先日読んだ「アフター・ビットコイン」の書評です。著者は中島真志氏で、日本銀行や国際決済銀行での職歴や、金融庁、経産省の委員としての経歴から金融やマネーに関しての造詣は相当に深い方です。

ビットコインについては以前に「デジタルゴールド」で、誕生からの歴史を学びました。

デジタルゴールドには2009年のビットコインの誕生から、2014年までの出来事がノンフィクションで書かれていますが、この「アフタービットコイン」は、誕生以降から2017年夏までの出来事や今後の見通しが書かれている一冊です。

目次

ビットコインはバブルなのか?

「アフタービットコイン」の序盤では、ビットコインやアルトコインの現状や未来について語られます。

現状では貨幣としては利用されていない

例えばビットコインは現状、貨幣というよりも、資産価値として投資されています。特に中国からの資金逃避先として利用されてきたことから価格が上昇しました。しかしその日々の価格変動が大き過ぎる事により、貨幣としての流通は逆に難しくなっているといった指摘がなされています。

マイニングの継続性への懸念

マイニングの継続性への疑問も投げかけられています。ビットコインの採掘可能枚数が減り、マイニングの報酬(リワード)が減る中で、いずれ電力などの採掘コストがリワードを上回り、採算が取れなくなる段階が来るというものです。マイニングが止まるという事は、決済や送金時の承認も行われなくなる事を意味し、それはビットコインが機能しなくなる事を意味します。これが起こるのは理論的には遠いように見えますが、いくつかの理由で実際に起こるのはもっと早いかもしれないという指摘がなされています。

不法行為に使われた事や取引所トラブルからのイメージ失墜

シルクロードでの不法売買に使われてきた歴史や、マウントゴックスといった取引所破綻の騒動、現在も繰り返される分裂などから悪いイメージも根深く、当初考えられた様な、既存の貨幣を置き換えるような事は起こらず、むしろもはやビットコインの貨幣としての社会実験は失敗したといった意見が紹介されています。

ビットコインの本源的な価値は?

ビットコインの本源的な価値については、BISの報告書やその他の研究からゼロである可能性を指摘しています。BISの2015年の報告書では、仮想通貨の本源的価値はゼロであると断言されており、その価値は将来的にモノや法定通貨に交換できるという信頼のみに基づくとされています。また他の研究でも利子、配当、元本はなく、基礎的価値はゼロとされていると触れられています。

ビットコインの評価

著者は現在のビットコインはバブルであるとし、ビットコインの将来性については、貨幣としても資産としてもネガティブな評価となっています。

しかしこれが相場の面白いところで、本書の中では中国当局の規制により中国からの資金退避先は難しくなったという事が触れられていますが、ビットコインが現在時点までで、最大レベルの上昇と高値を見せたのは2017年末からで、その規制の後の出来事です。

## 提供資料
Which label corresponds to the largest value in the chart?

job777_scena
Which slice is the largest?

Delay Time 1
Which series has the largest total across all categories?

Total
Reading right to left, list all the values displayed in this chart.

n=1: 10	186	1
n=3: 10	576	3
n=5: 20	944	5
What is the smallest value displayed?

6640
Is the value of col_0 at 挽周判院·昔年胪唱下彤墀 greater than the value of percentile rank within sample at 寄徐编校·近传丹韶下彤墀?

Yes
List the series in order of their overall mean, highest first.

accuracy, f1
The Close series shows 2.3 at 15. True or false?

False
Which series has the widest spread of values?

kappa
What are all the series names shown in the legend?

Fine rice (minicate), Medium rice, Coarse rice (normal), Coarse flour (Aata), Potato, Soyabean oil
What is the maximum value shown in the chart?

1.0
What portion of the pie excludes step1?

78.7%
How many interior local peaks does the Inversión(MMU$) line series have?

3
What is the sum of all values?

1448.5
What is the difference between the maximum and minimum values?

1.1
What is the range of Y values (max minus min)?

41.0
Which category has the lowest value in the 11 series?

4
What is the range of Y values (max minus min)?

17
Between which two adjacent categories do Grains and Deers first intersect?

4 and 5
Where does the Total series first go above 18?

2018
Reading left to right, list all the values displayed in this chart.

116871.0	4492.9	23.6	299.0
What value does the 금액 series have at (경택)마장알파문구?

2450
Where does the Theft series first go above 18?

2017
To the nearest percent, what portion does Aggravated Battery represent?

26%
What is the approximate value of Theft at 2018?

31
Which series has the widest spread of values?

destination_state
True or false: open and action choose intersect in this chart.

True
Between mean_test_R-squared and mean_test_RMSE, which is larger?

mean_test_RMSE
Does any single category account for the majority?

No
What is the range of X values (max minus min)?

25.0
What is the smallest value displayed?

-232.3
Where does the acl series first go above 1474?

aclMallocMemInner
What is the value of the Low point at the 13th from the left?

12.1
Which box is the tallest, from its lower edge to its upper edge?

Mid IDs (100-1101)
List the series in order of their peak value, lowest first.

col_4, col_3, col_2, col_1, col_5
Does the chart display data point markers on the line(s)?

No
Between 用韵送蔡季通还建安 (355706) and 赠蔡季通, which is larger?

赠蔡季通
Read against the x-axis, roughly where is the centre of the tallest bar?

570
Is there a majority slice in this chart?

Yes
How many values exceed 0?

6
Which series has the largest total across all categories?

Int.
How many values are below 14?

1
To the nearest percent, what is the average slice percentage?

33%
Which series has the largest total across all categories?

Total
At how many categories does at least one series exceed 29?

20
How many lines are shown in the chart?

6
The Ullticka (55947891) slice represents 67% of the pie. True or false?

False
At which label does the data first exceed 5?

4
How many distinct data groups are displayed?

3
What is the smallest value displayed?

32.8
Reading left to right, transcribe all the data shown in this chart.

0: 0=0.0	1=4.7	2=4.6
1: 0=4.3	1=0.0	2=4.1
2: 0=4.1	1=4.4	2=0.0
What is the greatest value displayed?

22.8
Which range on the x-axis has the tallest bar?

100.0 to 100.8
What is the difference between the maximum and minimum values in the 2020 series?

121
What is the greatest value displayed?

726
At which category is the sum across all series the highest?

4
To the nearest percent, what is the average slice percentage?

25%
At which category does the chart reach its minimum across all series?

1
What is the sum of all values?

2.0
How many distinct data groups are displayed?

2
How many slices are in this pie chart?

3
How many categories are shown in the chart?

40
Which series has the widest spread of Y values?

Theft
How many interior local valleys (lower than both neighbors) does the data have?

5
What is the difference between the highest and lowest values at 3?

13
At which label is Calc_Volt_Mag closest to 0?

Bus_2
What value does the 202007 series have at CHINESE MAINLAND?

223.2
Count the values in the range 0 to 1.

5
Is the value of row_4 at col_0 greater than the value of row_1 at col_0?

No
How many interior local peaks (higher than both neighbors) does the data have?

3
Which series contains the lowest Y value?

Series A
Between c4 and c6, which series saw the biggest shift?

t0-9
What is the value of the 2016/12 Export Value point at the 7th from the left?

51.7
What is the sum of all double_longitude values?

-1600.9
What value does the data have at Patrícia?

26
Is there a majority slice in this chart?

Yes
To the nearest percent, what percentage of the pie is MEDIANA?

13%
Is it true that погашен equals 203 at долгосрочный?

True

## 課題内容
ビットコイン本の書評のうち、「マイニングの継続性への疑問も」で始まり「という指摘がなされています。」まで続く部分を、一字一句違えずに書き写してもらえますか。

## 課題の解答
マイニングの継続性への疑問も投げかけられています。ビットコインの採掘可能枚数が減り、マイニングの報酬(リワード)が減る中で、いずれ電力などの採掘コストがリワードを上回り、採算が取れなくなる段階が来るというものです。マイニングが止まるという事は、決済や送金時の承認も行われなくなる事を意味し、それはビットコインが機能しなくなる事を意味します。これが起こるのは理論的には遠いように見えますが、いくつかの理由で実際に起こるのはもっと早いかもしれないという指摘がなされています。